取り組む課題 ->
- 1) マンション住民の声を伝える記事に出てくる地名は何ですか？すべて挙げてください。
- 2) マンション住民の声を伝える記事によると、「ステージ大門」では何戸が退去しましたか？
- 3) マンション住民の声を伝える記事を、最後の文の後から書き継いでください。

出典抜粋 ->
稲城市の「グランドステージ稲城」(二十四戸)に住む女性も、「かかわった人たち全員の責任をきちんと追及してほしい」と期待する。
一方で七十代の男性は「告発は当然」としながらも、「営利を求める民間に検査業務を開放した、国の責任がなくなるわけではない。制度を正さなければ、再び同じ問題が起きる」と危惧(きぐ)した。
四十代の男性は「もう少し早くてもよかった。捜査の手が伸びる前に、関係者が証拠隠滅した可能性もあるのでは」と指摘。「政治家の関与も含めて、とかげのしっぽ切りにならないようにしてほしい」と話した。
ただ、「罪に問うことはできても、(ヒューザーなど関係者に)補償の支払い能力はない。安心できる生活を取り戻すのが住民の願い。苦しい立場に変わりはない」と複雑な思いを吐露した。
港区芝大門二の賃貸マンション「ステージ大門」では、すでに全八戸が退去。建築主のシノケン(福岡市)は今月中旬から解体に着手する方針を示しており、地元町会と工事協定書を結ぶ準備を進めている。しかし捜査対象となり、解体が遅れる可能性が出てくる。

提供情報 ->
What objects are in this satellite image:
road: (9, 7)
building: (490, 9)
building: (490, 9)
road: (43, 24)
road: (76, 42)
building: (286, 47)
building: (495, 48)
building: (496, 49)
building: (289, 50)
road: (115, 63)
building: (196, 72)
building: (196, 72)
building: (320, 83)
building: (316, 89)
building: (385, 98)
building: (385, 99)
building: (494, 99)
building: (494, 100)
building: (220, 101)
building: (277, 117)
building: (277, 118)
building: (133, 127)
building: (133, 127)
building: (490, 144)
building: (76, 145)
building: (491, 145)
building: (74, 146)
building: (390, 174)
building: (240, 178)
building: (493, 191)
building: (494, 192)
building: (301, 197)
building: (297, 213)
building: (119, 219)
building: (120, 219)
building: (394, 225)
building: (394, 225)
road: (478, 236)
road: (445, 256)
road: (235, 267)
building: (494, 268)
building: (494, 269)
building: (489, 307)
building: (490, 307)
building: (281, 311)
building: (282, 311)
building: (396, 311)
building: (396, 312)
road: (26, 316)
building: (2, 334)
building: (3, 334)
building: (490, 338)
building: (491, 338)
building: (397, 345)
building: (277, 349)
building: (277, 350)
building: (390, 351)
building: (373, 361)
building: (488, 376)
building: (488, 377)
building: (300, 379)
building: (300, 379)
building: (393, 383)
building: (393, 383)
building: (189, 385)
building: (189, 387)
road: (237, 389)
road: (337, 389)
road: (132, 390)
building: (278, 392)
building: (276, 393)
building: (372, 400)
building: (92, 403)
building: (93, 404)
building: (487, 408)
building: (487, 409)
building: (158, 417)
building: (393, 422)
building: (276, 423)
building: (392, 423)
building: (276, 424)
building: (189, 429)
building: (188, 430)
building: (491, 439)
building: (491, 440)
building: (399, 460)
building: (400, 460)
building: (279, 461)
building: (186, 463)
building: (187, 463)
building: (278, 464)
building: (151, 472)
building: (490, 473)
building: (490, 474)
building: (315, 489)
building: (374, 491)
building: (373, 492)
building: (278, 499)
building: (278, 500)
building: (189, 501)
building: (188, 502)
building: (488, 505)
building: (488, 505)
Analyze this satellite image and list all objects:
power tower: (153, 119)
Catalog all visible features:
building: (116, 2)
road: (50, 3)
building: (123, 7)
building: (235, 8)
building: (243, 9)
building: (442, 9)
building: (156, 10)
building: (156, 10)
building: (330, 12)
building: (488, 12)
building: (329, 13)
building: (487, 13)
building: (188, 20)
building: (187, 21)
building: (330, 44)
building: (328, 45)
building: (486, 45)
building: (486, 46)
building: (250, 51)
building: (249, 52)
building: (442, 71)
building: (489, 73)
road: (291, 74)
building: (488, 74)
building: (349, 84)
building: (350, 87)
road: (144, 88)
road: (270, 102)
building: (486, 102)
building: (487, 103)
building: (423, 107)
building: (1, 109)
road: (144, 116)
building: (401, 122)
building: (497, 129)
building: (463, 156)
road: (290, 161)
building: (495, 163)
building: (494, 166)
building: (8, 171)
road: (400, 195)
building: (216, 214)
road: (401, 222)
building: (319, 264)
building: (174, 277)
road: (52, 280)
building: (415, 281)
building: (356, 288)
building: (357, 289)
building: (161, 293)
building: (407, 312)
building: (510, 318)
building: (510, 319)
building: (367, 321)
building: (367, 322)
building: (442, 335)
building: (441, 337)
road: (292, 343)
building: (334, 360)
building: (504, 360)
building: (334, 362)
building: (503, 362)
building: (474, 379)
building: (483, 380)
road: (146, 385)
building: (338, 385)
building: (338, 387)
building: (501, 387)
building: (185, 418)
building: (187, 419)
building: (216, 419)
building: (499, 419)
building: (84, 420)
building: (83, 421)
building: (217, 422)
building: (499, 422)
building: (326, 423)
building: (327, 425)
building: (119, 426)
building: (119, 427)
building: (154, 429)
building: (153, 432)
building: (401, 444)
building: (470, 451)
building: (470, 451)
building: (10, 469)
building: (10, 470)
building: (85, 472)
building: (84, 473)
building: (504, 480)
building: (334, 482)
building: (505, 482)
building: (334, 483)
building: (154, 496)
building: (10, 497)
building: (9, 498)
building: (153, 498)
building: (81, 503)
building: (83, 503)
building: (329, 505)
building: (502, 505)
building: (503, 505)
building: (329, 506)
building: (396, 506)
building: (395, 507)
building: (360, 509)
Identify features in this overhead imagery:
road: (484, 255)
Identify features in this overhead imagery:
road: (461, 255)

練習問題の解答 ->
- 1) 稲城市、港区芝大門二、福岡市

- 2) 全八戸が退去しました。

- 3)
町会の菊嶋宏会長(74)は「解体の計画に支障が出ないか心配。近隣としては一刻も早く解体してほしい。今後、この建物がどうなるのか、説明がほしい」と不安げだ。
港区建築課も「区民の不安を取り除くため、できるだけ早く解体してもらう考えは変わらない。現場検証は解体と並行して進めてもらいたい」と話す。
中央区のホテル「京王プレッソイン茅場町」も対象となった。同区建築課は「(国交省に)事前に知らせてほしかった」としつつも、「行政の調査には限界がある。今後の捜査での全容解明に期待したい」と話した。